A federal judge demands private information about the users

Jun 11, 2007 10:19 GMT  ·  By

A federal judge demanded TorrentSpy, one of the most popular BitTorrent websites on the Internet, to provide private information about its users and present it to the authorities. Jacqueline Chooljian, the judge from the Central District of California in Los Angeles, required detailed logs to analyze the users' activity on the website but offered a period of time to allow TorrentSpy to appeal the decision. According to CNET, TorrentSpy's attorney Ira Rothken sustained that the appeal must be made until June 12 but didn't mention if they plan to accept the decision or not.

The case is at least interesting because TorrentSpy sustains into its guidelines that your privacy is 100 percent safe and no details will be offered to other websites until you agree it. "TorrentSpy does not sell, trade or rent your personal information to other companies. TorrentSpy will not collect any personal information about you except when you specifically and knowingly provide such information," it is mentioned.

TorrentSpy's lawyer tried an intelligent move and refers to the website as to the entire Internet, sustaining the judge's order will affect all the pages that are offering strict privacy policies. I agree that this will be a dangerous precedent because our Internet privacy might be threatened anytime by the federal demands concerning our information.

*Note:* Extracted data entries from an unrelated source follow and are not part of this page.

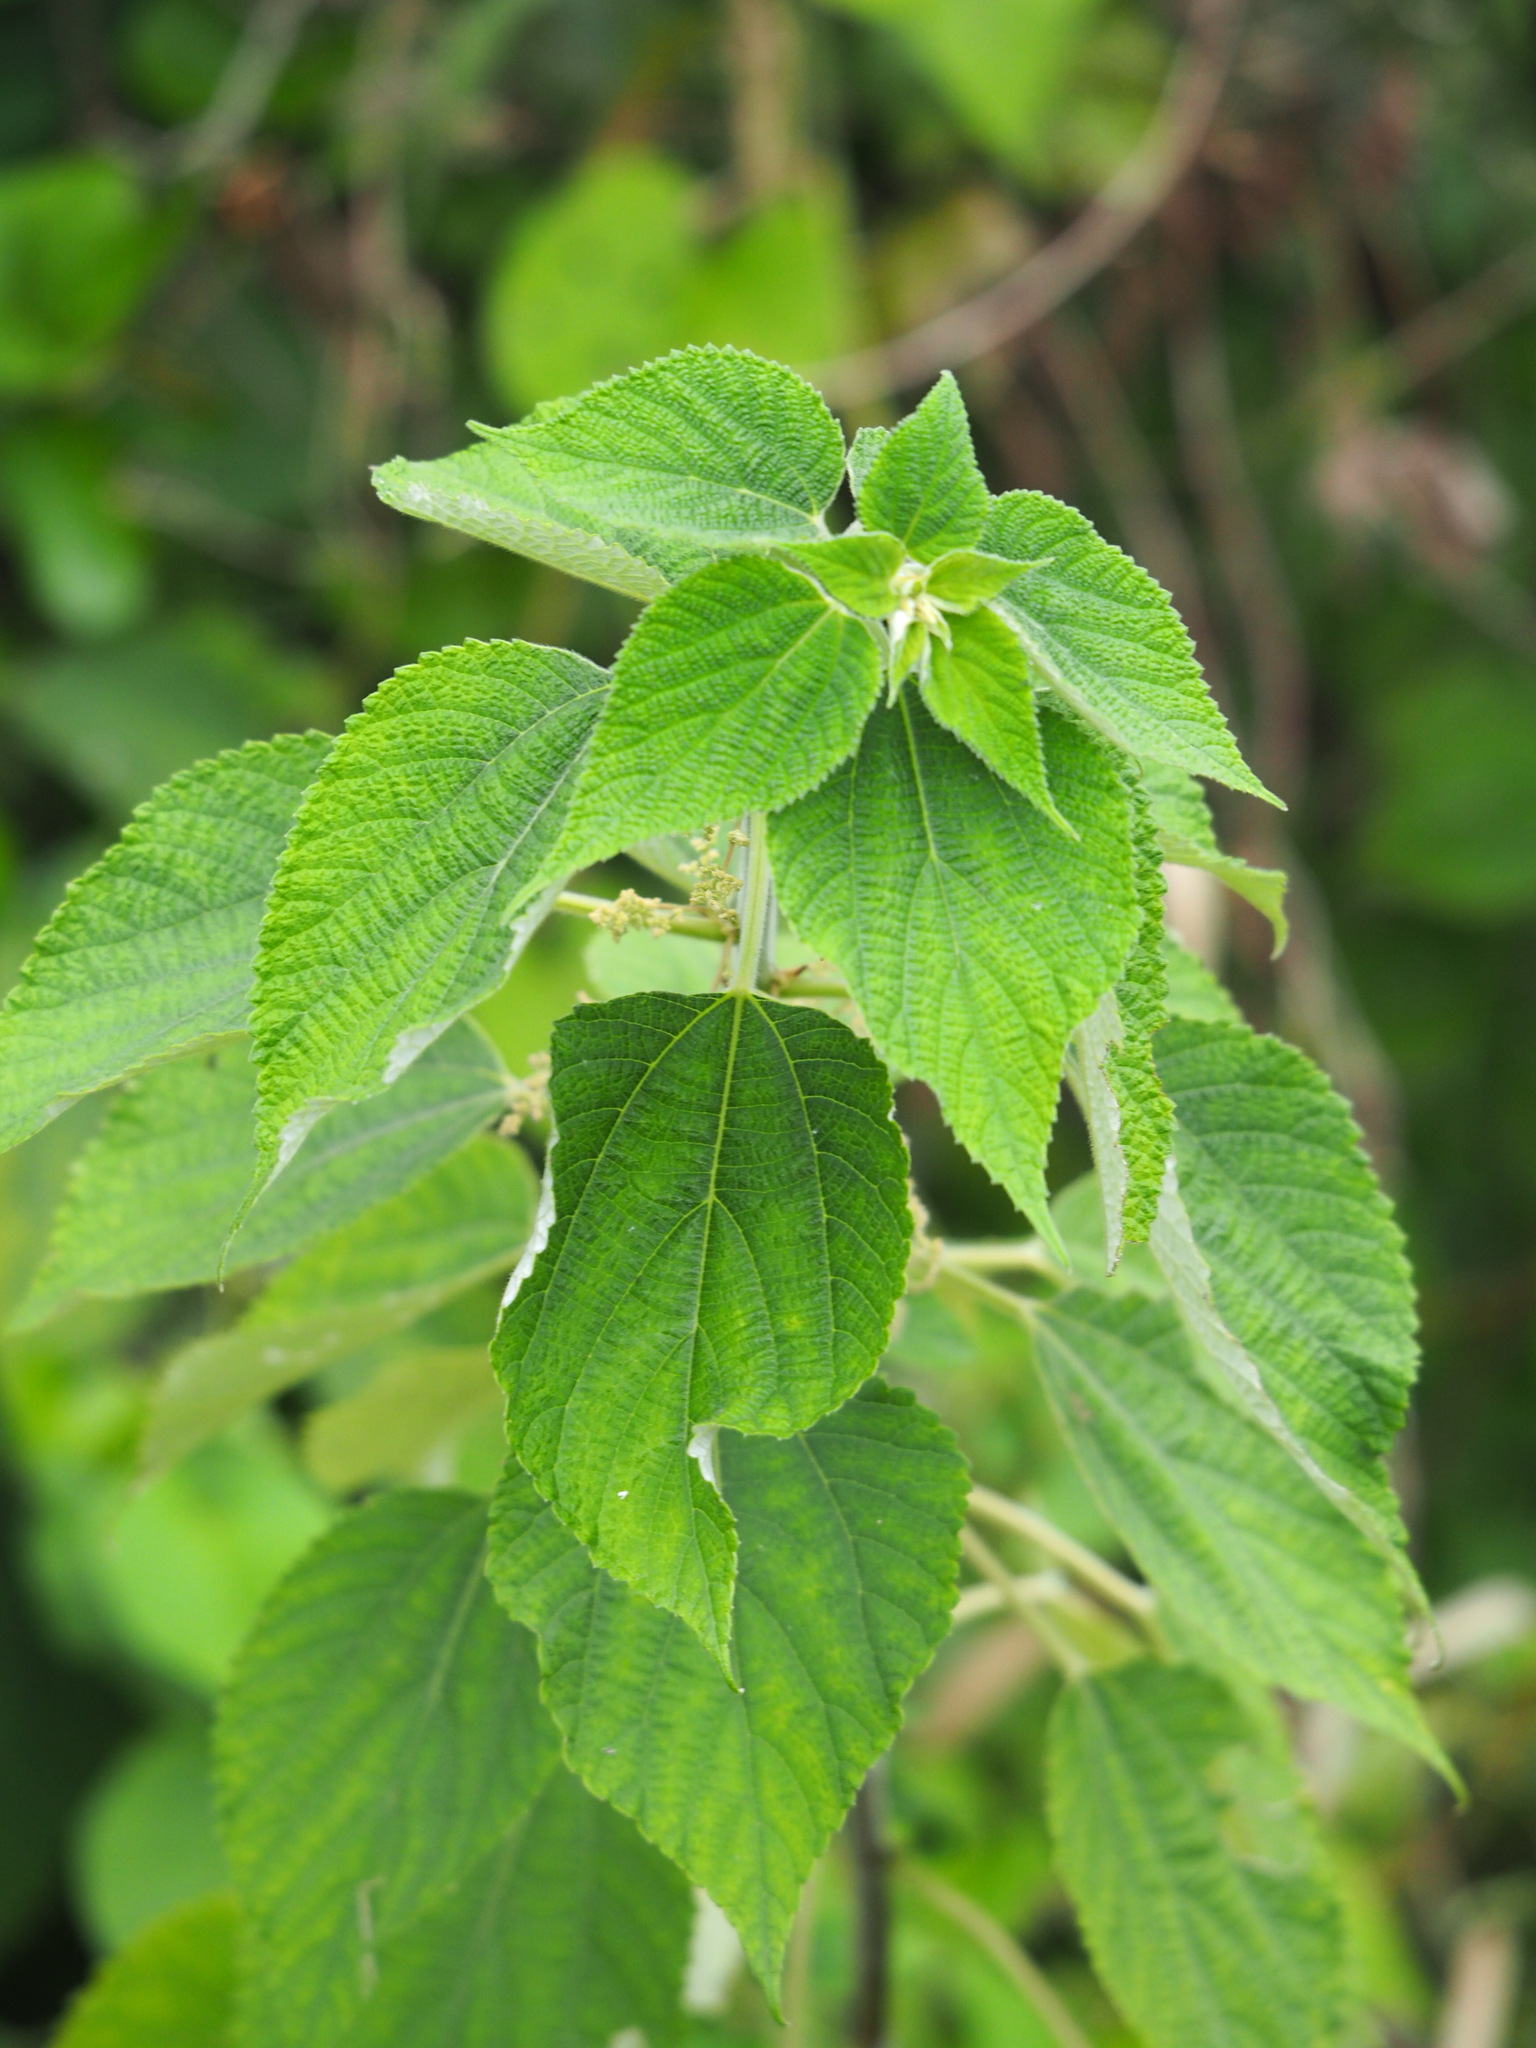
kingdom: Plantae
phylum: Tracheophyta
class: Magnoliopsida
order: Rosales
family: Urticaceae
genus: Boehmeria
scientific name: Boehmeria nivea
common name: Ramie chinese grass
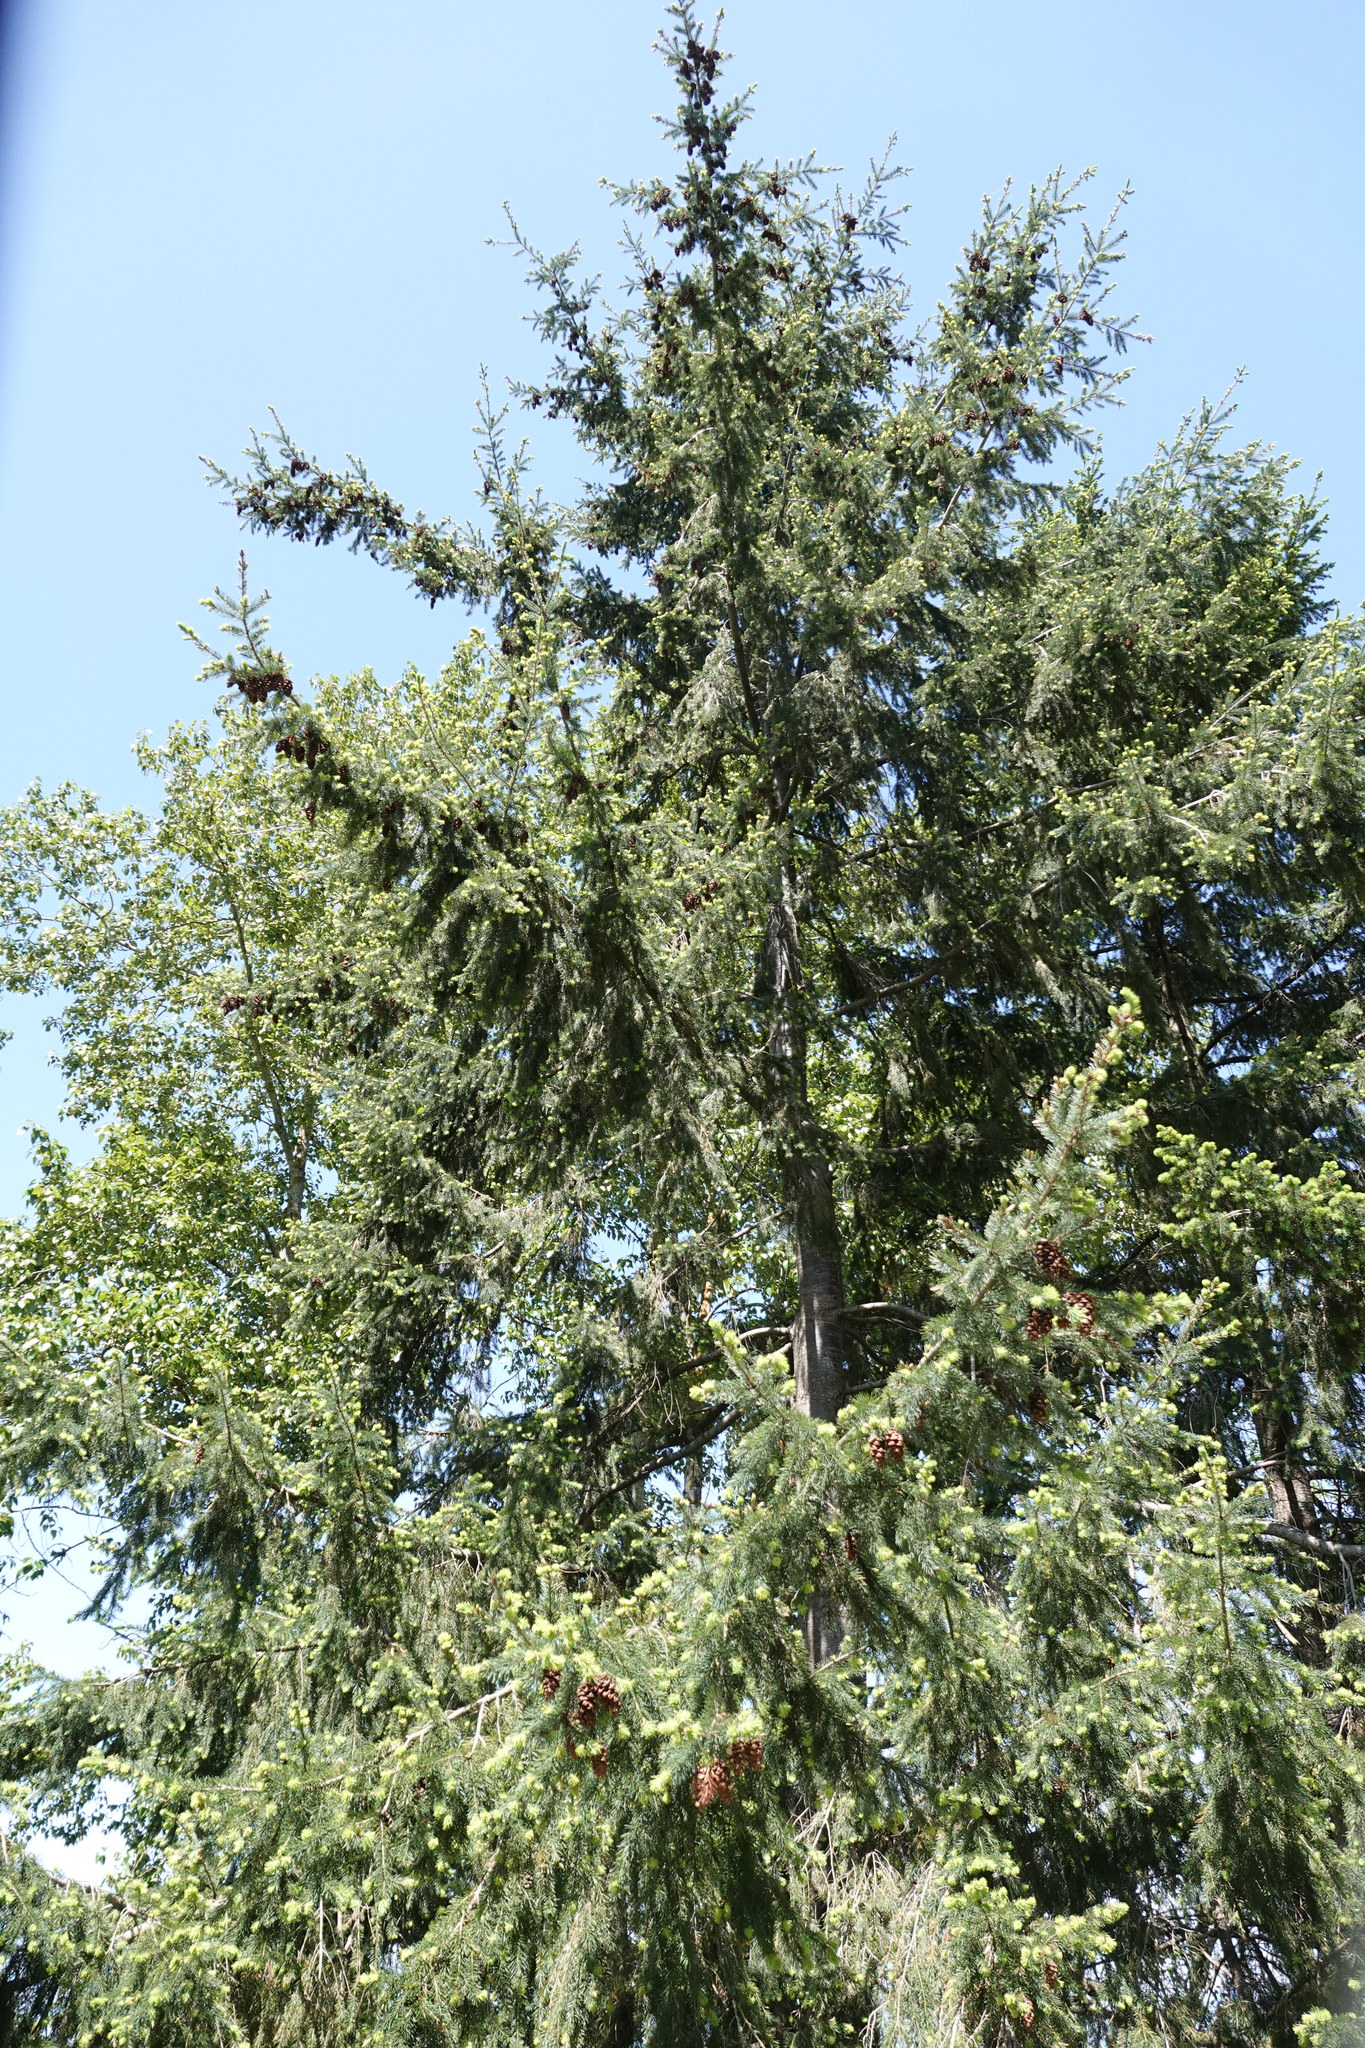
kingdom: Plantae
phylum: Tracheophyta
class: Pinopsida
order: Pinales
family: Pinaceae
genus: Pseudotsuga
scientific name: Pseudotsuga menziesii
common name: Douglas fir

""It is likely that TorrentSpy would turn off access to the U.S. before tracking its users. If this order were allowed to stand, it would mean that Web sites can be required by discovery judges to track what their users do even if their privacy policy says otherwise," Ira Rothken said according to CNET.

The entire case started in February 2006 when a group of movie producers including Columbia Pictures sued TorrentSpy for encouraging users to download pirated movies as well as providing direct links to them. The Motion Picture Association of America added that it was extremely simple to download a pirated copy of their movies because TorrentSpy offered links to almost any film.